Doktorand:

Razan Jaberibraheem, DSV

Expertgranskare:

Pawel Wozniak, Docent, Uppsala Universitet/Universiteit Utrecht 

Chiara Rossitto, Assistant Proffesor, DSV

Huvudhandledare:

Professor Barry Brown, DSV

Handledare:

Donald McMillan, Assistant Professor, DSV

Kenton O’Hara, Principal Research Manager, Microsoft

 

Designing Gaze Interaction: Tama—a Gaze Activated Smart Speaker

Sammanfattning:

Speech technologies are increasing in popularity by offering new interaction modalities for users. Despite the prevalence of these devices, and the rapid improvement of the underlying technology, there has been a slower improvement in interaction with them.

Spoken interaction design centres around the use of a wake-word to initiate interaction, and the transcription of the users spoken instruction to complete the task. However, in human-to-human conversation, speech is initiated by and supplemented with a range of other modalities, such as gaze and gesture.
These modalities are mostly ignored in the current generation of speech systems, as highlighted by the included review of 10 years of mobile speech interactive systems. This work addresses the need to better understand how human-technology `conversations' can be improved by borrowing from human-human interaction.
This research presents Tama, a gaze activated smart speaker, designed to explore the use of gaze in conversational interaction. Tama uses gaze as an indication of attention and intent to interact on behalf of the user, and as feedback. This work includes a multi-user study that explored this theme with multiple people and including ongoing, non-system directed speech.

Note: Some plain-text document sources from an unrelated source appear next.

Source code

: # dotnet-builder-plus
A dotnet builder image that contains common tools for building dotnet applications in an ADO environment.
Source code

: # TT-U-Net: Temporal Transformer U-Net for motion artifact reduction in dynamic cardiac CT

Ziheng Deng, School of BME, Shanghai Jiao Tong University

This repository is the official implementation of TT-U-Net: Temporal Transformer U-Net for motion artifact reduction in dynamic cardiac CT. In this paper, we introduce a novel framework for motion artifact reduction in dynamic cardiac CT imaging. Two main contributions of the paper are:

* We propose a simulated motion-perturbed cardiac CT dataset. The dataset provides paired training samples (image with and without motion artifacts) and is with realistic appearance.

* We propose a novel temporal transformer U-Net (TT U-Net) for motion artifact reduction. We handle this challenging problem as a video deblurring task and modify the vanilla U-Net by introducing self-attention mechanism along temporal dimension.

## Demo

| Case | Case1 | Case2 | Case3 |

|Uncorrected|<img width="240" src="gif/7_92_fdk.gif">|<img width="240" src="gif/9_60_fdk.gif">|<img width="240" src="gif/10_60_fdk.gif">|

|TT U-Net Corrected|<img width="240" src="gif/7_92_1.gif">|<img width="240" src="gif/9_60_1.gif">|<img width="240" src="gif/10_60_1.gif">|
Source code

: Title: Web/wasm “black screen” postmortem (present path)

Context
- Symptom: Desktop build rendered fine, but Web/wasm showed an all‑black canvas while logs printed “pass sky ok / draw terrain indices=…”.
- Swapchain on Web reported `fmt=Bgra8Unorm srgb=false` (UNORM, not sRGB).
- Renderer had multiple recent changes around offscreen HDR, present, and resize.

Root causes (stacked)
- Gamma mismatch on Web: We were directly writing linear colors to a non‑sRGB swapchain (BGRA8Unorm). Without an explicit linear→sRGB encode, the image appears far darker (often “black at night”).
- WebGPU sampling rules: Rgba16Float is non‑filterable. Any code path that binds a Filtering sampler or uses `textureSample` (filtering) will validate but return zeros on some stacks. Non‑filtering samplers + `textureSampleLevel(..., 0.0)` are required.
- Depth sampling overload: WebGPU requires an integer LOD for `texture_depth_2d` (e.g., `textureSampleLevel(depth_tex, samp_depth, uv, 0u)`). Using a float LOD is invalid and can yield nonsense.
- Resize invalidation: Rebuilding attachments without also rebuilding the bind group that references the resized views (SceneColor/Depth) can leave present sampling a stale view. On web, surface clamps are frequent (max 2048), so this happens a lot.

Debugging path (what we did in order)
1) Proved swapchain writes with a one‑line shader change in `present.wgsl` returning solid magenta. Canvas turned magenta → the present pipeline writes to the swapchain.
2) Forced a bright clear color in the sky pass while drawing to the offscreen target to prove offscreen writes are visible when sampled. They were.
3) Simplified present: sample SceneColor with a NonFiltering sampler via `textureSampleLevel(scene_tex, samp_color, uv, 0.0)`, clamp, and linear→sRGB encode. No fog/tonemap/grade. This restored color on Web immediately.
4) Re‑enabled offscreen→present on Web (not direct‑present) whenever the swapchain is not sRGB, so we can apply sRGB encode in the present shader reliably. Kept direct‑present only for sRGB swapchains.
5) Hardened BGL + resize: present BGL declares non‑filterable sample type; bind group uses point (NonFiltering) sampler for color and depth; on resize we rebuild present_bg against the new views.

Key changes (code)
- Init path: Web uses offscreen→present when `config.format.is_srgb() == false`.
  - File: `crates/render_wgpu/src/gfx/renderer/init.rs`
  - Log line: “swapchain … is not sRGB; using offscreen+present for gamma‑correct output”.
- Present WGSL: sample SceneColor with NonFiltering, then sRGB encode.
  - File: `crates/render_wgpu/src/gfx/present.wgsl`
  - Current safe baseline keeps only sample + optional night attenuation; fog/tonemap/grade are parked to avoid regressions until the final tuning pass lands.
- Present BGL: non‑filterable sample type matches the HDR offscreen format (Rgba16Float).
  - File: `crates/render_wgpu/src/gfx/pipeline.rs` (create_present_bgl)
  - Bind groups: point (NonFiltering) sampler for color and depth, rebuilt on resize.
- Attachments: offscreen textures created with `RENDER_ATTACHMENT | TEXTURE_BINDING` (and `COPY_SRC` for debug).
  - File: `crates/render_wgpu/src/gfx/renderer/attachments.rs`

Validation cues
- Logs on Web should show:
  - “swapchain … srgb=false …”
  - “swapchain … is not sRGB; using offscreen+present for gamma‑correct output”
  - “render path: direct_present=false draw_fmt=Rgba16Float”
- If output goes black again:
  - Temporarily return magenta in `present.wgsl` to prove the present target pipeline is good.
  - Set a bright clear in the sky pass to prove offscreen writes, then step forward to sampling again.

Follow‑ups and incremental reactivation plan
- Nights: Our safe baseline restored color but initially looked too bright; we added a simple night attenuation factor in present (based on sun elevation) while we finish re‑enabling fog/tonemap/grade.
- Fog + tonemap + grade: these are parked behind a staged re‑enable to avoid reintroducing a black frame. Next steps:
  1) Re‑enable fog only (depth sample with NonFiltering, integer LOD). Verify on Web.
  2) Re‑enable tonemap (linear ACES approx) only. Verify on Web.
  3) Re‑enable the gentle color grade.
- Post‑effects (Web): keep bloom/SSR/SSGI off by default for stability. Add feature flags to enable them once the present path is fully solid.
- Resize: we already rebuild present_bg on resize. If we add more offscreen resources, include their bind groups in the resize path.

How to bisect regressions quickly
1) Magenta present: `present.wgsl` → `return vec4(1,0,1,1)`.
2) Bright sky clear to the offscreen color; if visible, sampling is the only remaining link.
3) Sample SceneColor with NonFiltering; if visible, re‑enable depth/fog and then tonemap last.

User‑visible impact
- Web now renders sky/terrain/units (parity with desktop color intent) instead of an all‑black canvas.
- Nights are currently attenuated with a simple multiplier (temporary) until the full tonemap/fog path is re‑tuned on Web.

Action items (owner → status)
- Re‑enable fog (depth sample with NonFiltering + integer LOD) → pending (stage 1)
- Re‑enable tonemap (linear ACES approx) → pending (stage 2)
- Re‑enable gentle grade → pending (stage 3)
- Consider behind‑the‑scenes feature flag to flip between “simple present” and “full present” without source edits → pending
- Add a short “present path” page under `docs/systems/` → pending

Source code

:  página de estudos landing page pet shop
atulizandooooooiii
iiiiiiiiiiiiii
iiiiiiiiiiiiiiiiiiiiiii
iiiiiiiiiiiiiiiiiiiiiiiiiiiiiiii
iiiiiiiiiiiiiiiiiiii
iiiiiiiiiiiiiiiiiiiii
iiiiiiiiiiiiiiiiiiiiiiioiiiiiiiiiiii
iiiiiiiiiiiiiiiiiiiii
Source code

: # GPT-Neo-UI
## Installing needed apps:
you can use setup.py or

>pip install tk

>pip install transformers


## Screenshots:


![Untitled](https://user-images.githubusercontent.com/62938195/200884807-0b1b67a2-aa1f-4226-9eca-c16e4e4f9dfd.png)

The findings of the study suggests that gaze can be used as an effective way of initiating interaction with a system, and highlights the problems of using gaze as an input method to establish and maintain mutual gaze with the system. Further analysis was conducted using machine learning methods to categorise how and when users looked at the system in relation to the conversational interaction, exposing patterns of looking both similar to and distinct from human-human interaction.
In future work I propose integrating more complex use of gaze as both an input and output for conversational interaction with Tama, exploring the use of physical gestures and posture to enhance interaction, and supplementing the current use of transcribed human speech with non-lexical information such as prosody and volume.